EXERCISES TO COMPLETE
A – Answer these questions from the Metric Mania post.
(i) In which two modes could the bonds be issued for short-term rates?
(ii) Which earlier blog does the writer point to for more on evaluating decisions based on outcomes?
(iii) By what were the money market funds on the portals generally sorted?
B – Retype the stretch of the Metric Mania post from "Fueling this thinking, in" through "good about it.".

*** TEXT PROVIDED Section Begins ***

Tuesday, July 19, 2011

Metric Mania

Back in the early 2000’s, we looked at tax-exempt options for our corporate debt. If we wanted short-term rates, we could issue our bonds in “variable rate demand mode” (or VRDN’s) or in “auction rate mode” (ARS).
At the time there was a slight difference in rates; the auction-rate securities were a little bit more than the VRDN’s. “Why is that?” I asked my friendly banking institution. “Well, there is the risk of a failed auction with the ARS’s, but that has not happened in the past decade”. For more on evaluating decisions based on outcomes, refer to the earlier blog Moccasins.
Now, it is a main tenet in Finance 101 (no matter where you went to school) that we do not get return without taking risk. So investors were taking the risk, in exchange for a higher return, of an auction failing and being stuck with the securities. But hey, that hasn’t really ever happened in recent memory, so how much of a risk can it be?
Fueling this thinking, in a lot of the mid-decade Treasury literature, the industry talked about measuring performance with one of the primary metrics of efficiency and effectiveness touted as how much we were earning on our idle cash balances.  Many “portals” sprung up where we could take our pick of hundred of money market funds, generally sorted by yield. So most treasury managers, responding to the incentives and “what gets measured gets done”, would duly pick the highest yielding money-market funds or securities in order to look better on their metrics…and feel good about it.
Hmmm…remember Finance 101? No return without greater risk.
Come 2008-2009, these investors re-learned the lesson the hard way…the money-market funds with the better returns, or the direct investments they made,  involved auction rate securities that have been failing ever since, and they still haven’t seen their money.
I know that people hold different opinions about the financial crisis in 2008 – greedy banks, loose regulation, etc. – but I have to say that people thinking they were getting something for nothing was a contributor. What’s that saying – “if it seems too good to be true, it probably is”? Where was that thought as they went through the portal screens with the highest yielding money-market funds?

*** TEXT PROVIDED Section Ends ***
*** DATA EXTRACT Section Begins ***

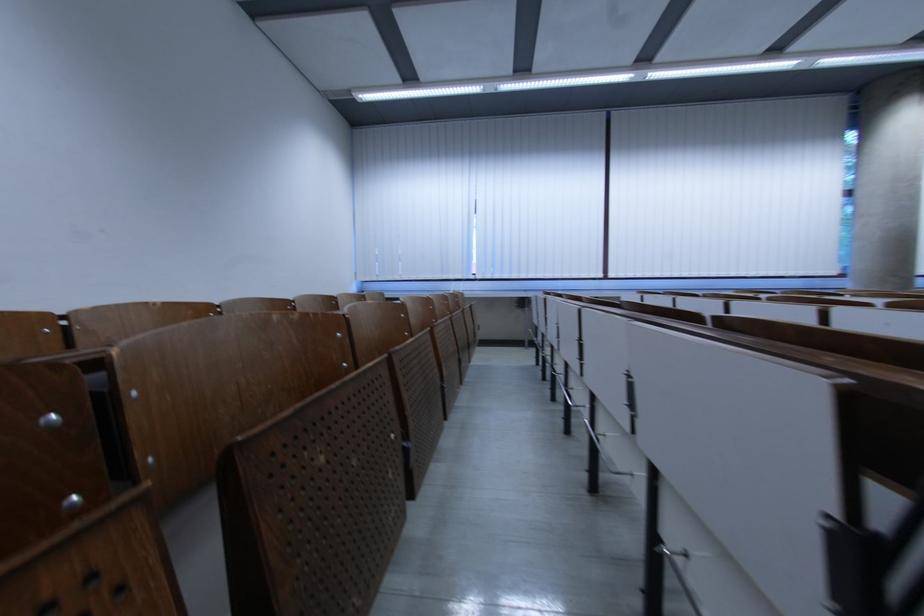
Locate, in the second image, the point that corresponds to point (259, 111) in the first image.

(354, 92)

*** DATA EXTRACT Section Ends ***
*** DATA EXTRACT Section Begins ***

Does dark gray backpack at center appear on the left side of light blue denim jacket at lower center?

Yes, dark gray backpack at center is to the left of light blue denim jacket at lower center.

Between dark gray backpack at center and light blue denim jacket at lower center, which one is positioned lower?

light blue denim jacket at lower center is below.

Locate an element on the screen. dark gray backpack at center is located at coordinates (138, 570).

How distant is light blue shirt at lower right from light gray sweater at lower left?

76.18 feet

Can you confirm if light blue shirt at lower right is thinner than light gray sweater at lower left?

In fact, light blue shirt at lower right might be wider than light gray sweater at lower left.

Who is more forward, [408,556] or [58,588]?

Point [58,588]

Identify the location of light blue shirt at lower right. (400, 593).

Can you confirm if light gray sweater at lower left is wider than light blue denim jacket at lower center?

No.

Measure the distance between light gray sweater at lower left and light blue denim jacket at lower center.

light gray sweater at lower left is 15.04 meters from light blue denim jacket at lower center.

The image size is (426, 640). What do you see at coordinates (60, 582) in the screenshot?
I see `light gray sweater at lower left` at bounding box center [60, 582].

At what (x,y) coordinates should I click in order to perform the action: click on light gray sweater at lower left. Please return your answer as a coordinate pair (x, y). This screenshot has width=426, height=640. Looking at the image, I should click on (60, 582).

*** DATA EXTRACT Section Ends ***

SOLUTIONS BY TASK
A –
(i) Variable rate demand mode (VRDN's) and auction rate mode (ARS)
(ii) Moccasins
(iii) Yield

B –
Fueling this thinking, in a lot of the mid-decade Treasury literature, the industry talked about measuring performance with one of the primary metrics of efficiency and effectiveness touted as how much we were earning on our idle cash balances.  Many “portals” sprung up where we could take our pick of hundred of money market funds, generally sorted by yield. So most treasury managers, responding to the incentives and “what gets measured gets done”, would duly pick the highest yielding money-market funds or securities in order to look better on their metrics…and feel good about it.